WHAT IS ASKED
Write out the entries below word for word, from the first line through the line containing "text at (869, 1088): Er -> L", including both of those lines.

EXCERPTED RECORDS
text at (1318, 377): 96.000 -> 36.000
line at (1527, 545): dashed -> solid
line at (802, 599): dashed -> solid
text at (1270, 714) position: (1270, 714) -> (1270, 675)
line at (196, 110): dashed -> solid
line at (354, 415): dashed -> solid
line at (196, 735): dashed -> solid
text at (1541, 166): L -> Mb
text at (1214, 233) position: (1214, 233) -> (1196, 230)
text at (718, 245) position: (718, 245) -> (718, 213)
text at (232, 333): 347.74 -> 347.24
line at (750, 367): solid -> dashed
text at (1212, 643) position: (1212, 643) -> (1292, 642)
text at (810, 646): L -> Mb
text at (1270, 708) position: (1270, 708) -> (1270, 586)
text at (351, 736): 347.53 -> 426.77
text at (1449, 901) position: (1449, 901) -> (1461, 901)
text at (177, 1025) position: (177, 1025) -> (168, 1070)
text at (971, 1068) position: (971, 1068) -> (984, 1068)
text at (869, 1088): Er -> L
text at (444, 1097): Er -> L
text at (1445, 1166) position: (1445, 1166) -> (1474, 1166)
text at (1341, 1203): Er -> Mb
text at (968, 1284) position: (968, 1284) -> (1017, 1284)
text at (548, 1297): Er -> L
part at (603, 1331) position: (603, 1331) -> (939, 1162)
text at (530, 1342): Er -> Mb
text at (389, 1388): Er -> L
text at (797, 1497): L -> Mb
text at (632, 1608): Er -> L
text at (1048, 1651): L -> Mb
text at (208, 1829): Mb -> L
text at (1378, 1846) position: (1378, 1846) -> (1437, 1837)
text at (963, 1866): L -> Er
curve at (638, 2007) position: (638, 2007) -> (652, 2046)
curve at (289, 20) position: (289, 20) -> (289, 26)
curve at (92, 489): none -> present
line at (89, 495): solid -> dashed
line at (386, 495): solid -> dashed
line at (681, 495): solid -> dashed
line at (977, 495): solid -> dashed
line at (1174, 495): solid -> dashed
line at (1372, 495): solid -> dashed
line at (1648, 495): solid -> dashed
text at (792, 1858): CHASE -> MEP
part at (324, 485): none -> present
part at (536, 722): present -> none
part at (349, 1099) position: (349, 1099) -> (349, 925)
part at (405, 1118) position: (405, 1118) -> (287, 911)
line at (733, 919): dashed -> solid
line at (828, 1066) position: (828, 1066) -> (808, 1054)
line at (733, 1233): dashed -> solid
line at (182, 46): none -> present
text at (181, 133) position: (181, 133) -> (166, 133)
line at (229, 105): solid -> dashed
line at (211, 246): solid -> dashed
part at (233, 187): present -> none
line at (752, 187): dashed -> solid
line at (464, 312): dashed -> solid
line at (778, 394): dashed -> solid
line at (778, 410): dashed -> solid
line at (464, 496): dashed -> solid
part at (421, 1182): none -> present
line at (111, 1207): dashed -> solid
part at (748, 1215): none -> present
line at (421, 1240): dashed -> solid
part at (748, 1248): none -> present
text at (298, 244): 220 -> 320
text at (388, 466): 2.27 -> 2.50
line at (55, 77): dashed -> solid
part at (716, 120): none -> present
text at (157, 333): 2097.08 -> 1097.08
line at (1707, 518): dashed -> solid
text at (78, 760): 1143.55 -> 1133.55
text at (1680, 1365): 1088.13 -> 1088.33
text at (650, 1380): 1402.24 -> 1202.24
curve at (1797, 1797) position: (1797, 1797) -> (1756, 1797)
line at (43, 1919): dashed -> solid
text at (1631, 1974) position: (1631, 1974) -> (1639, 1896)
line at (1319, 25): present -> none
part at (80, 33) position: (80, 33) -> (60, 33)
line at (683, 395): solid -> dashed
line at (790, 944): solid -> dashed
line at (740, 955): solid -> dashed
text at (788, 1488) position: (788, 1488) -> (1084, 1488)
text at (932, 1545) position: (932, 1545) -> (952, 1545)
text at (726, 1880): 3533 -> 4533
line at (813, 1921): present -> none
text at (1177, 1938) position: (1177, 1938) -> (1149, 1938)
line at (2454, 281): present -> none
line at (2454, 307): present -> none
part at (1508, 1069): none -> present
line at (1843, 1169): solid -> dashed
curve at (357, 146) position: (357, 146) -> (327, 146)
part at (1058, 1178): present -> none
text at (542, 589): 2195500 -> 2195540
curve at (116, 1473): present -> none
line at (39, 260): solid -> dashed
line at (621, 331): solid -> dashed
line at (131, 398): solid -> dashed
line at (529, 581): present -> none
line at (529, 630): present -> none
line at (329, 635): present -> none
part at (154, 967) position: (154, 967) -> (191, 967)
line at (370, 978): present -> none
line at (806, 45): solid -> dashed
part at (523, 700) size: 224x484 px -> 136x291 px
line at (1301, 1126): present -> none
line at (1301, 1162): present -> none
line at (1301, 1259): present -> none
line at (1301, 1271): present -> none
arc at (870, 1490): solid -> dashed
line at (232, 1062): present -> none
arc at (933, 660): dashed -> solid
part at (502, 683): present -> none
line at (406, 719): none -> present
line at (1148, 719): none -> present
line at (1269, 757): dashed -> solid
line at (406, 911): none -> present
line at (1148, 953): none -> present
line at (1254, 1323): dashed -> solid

SOLUTION FOR THIS PROBLEM
text at (1318, 377): 96.000 -> 36.000
line at (1527, 545): dashed -> solid
line at (802, 599): dashed -> solid
text at (1270, 714) position: (1270, 714) -> (1270, 675)
line at (196, 110): dashed -> solid
line at (354, 415): dashed -> solid
line at (196, 735): dashed -> solid
text at (1541, 166): L -> Mb
text at (1214, 233) position: (1214, 233) -> (1196, 230)
text at (718, 245) position: (718, 245) -> (718, 213)
text at (232, 333): 347.74 -> 347.24
line at (750, 367): solid -> dashed
text at (1212, 643) position: (1212, 643) -> (1292, 642)
text at (810, 646): L -> Mb
text at (1270, 708) position: (1270, 708) -> (1270, 586)
text at (351, 736): 347.53 -> 426.77
text at (1449, 901) position: (1449, 901) -> (1461, 901)
text at (177, 1025) position: (177, 1025) -> (168, 1070)
text at (971, 1068) position: (971, 1068) -> (984, 1068)
text at (869, 1088): Er -> L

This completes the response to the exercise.